Em agosto, ocorreu um congresso voltado para advogados e engenheiros, em que o tema central era a discussão sobre o elevado número de demandas judiciais contra construtores tramitando no judiciário brasileiro. Um assunto relevante, pois assim como foi comentado, vejo que muitas coisas dão margens e se transformam em processos. Tudo, infelizmente, tende ao litígio. Contudo, como uma moeda, tudo tem dois lados. Ao avaliar no judiciário, os números de processos cíveis são estrondosos, mas ao avaliar a engenharia, vemos um crescente número de profissionais atuando com diagnóstico e perícia. Então, será que advogados e engenheiros estão banalizando e fomentando novas demandas? Achei interessante a fala de um responsável pela CBIC, que informava que quando há a constatação de uma anomalia em uma edificação, as etapas comuns para solução definitiva ou para entendimento da responsabilidade seria:
- acionar a Caixa Econômica Federal;
- a caixa econômica acionar a construtora;
3.a construtora entrar em contato com o cliente para avaliar o apontamento;
- e se constatado o vício pela equipe da construtora, haverá a correção, se não, deve haver o repassasse da responsabilidade para o cliente por falta de manutenção ou mau uso.
Entretanto, ao confrontar a realidade das pessoas que adquiriram seus sonhados imóveis pelo programa do governo, as etapas — simples— para correção da anomalia não são tão funcionais assim. Ambos os lados — construtora x cliente — precisam passar por uma avaliação e por um ―julgamento‖ com o olhar tão crítico, como o que foi apresentado no congresso, não apenas financeiro, mas também humano. Ao se fazer um paralelo entre o número de ações que tramitam pelo judiciário relacionados a vícios construtivos, e a satisfação dos clientes em relação ao bem adquirido, será possível entender que não se trata, apenas, de advogados ou engenheiros ―querendo levar vantagem‖. Temos sim um grande rombo na qualidade ao produzir e entregar engenharia. A tentativa de economizar centavos por unidade construída direciona os construtores a negligenciar e a deixar de lado, quesitos normativos importantes e essenciais, que interferem na durabilidade dos sistemas construtivos. Acompanhei recentemente, como assistente técnica, um processo judicial que havia como pleito a correção dos vícios construtivos. Uma das assistentes técnicas, em tom irônico, acreditava ser um absurdo cobrar o atendimento das normas técnicas, afinal, as pessoas estavam adquirindo um imóvel de um programa do governo. Outra frase que me chamou a atenção , e que por coincidência foi falada durante o congresso, era que: ― a cobrança sobre os vícios impactava na entrega do tão sonhado imóvel‖. Entendo que sobrecarregar o judiciário com questões de engenharia não é, e nunca será, a solução para os problemas enfrentados nos condomínios, casas e apartamentos. Entretanto, a quem recorrer quando a resposta mais ouvida é ―está fora de garantia‖? ou quando é preciso lidar com profissionais robotizados para avaliar falhas que eles mesmos não entendem?

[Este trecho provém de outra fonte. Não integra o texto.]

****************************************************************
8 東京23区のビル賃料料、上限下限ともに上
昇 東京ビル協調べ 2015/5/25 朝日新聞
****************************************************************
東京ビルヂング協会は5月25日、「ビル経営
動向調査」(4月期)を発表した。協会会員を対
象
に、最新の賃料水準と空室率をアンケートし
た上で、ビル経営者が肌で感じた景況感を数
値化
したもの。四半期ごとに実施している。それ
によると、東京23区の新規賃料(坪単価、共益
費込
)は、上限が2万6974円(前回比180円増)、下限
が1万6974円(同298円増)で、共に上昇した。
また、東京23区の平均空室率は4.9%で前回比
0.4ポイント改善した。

A palavra “banalizar” usada para justificar os elevados números de processos, pode ser usada também quando observamos os inúmeros lançamentos de entregas de imóveis para o mercado sem o mínimo crivo das normas técnicas.

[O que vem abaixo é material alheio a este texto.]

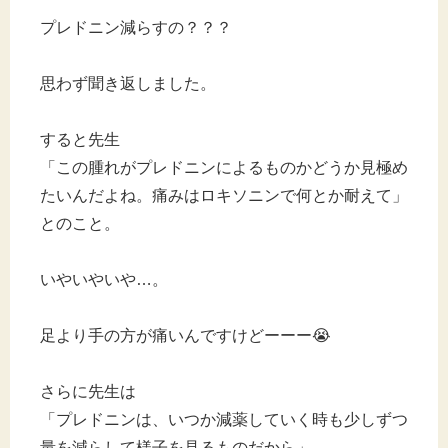
プレドニン減らすの？？？
思わず聞き返しました。
すると先生
「この腫れがプレドニンによるものかどうか見極め
たいんだよね。痛みはロキソニンで何とか耐えて」
とのこと。
いやいやいや…。
足より手の方が痛いんですけどーーー😭
さらに先生は
「プレドニンは、いつか減薬していく時も少しずつ
量を減らして様子を見るものだから」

A mesma conta que apresenta um aumento de 125% nos custos relacionados à correção e manutenção por parte das construtoras, poderia ser revertida em remunerações adequadas aos engenheiros, em contratação de projetos como fachada, impermeabilização, drenagem, em contratação de mão de obra qualificada e materiais
com durabilidade condizente ao tipo de público (pensando serem clientes com baixo poder aquisitivo, e que os materiais empregados tenham o mínimo de manutenção durante a vida útil do condomínio). Sendo assim, a discussão não pode estar limitada ao setor judiciário e aos impactos gerados no bolso das construtoras, mas também ao lado otimista desse cenário, fazendo um paralelo com o imenso crescimento de estudos das patologias das construções e os sonhos das pessoas que os adquiriram, essas que merecem usufruir de um empreendimento íntegro por aqueles que buscam construí-lo cada vez melhor.